- **RECORDED DATA**

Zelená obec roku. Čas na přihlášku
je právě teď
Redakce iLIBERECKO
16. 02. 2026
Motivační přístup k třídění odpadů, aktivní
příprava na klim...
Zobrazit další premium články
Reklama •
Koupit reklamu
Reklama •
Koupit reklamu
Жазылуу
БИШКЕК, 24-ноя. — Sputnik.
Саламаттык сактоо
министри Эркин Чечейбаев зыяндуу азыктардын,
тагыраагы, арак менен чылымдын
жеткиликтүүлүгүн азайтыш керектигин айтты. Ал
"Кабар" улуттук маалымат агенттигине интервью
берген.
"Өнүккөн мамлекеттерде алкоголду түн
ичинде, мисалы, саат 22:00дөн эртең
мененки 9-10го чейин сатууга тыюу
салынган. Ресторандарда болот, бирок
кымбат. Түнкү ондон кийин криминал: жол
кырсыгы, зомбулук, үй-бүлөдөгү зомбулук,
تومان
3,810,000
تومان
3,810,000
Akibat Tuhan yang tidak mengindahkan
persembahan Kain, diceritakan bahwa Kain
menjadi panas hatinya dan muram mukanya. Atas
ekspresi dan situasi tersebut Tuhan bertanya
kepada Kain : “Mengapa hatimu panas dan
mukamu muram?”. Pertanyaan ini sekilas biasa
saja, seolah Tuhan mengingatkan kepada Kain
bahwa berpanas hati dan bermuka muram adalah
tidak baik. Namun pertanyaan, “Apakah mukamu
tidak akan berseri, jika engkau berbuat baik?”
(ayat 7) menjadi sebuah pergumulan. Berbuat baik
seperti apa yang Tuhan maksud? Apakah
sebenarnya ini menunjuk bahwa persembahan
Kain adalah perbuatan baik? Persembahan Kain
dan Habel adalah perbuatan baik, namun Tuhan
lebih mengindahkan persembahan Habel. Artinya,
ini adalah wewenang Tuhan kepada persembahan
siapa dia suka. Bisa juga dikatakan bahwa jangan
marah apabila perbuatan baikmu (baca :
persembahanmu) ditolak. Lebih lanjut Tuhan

- **ASSIGNMENT**
Take each line of the listing above and set it down again exactly.

- **FINISHED TASK**
Zelená obec roku. Čas na přihlášku
je právě teď
Redakce iLIBERECKO
16. 02. 2026
Motivační přístup k třídění odpadů, aktivní
příprava na klim...
Zobrazit další premium články
Reklama •
Koupit reklamu
Reklama •
Koupit reklamu
Жазылуу
БИШКЕК, 24-ноя. — Sputnik.
Саламаттык сактоо
министри Эркин Чечейбаев зыяндуу азыктардын,
тагыраагы, арак менен чылымдын
жеткиликтүүлүгүн азайтыш керектигин айтты. Ал
"Кабар" улуттук маалымат агенттигине интервью
берген.
"Өнүккөн мамлекеттерде алкоголду түн
ичинде, мисалы, саат 22:00дөн эртең
мененки 9-10го чейин сатууга тыюу
салынган. Ресторандарда болот, бирок
кымбат. Түнкү ондон кийин криминал: жол
кырсыгы, зомбулук, үй-бүлөдөгү зомбулук,
تومان
3,810,000
تومان
3,810,000
Akibat Tuhan yang tidak mengindahkan
persembahan Kain, diceritakan bahwa Kain
menjadi panas hatinya dan muram mukanya. Atas
ekspresi dan situasi tersebut Tuhan bertanya
kepada Kain : “Mengapa hatimu panas dan
mukamu muram?”. Pertanyaan ini sekilas biasa
saja, seolah Tuhan mengingatkan kepada Kain
bahwa berpanas hati dan bermuka muram adalah
tidak baik. Namun pertanyaan, “Apakah mukamu
tidak akan berseri, jika engkau berbuat baik?”
(ayat 7) menjadi sebuah pergumulan. Berbuat baik
seperti apa yang Tuhan maksud? Apakah
sebenarnya ini menunjuk bahwa persembahan
Kain adalah perbuatan baik? Persembahan Kain
dan Habel adalah perbuatan baik, namun Tuhan
lebih mengindahkan persembahan Habel. Artinya,
ini adalah wewenang Tuhan kepada persembahan
siapa dia suka. Bisa juga dikatakan bahwa jangan
marah apabila perbuatan baikmu (baca :
persembahanmu) ditolak. Lebih lanjut Tuhan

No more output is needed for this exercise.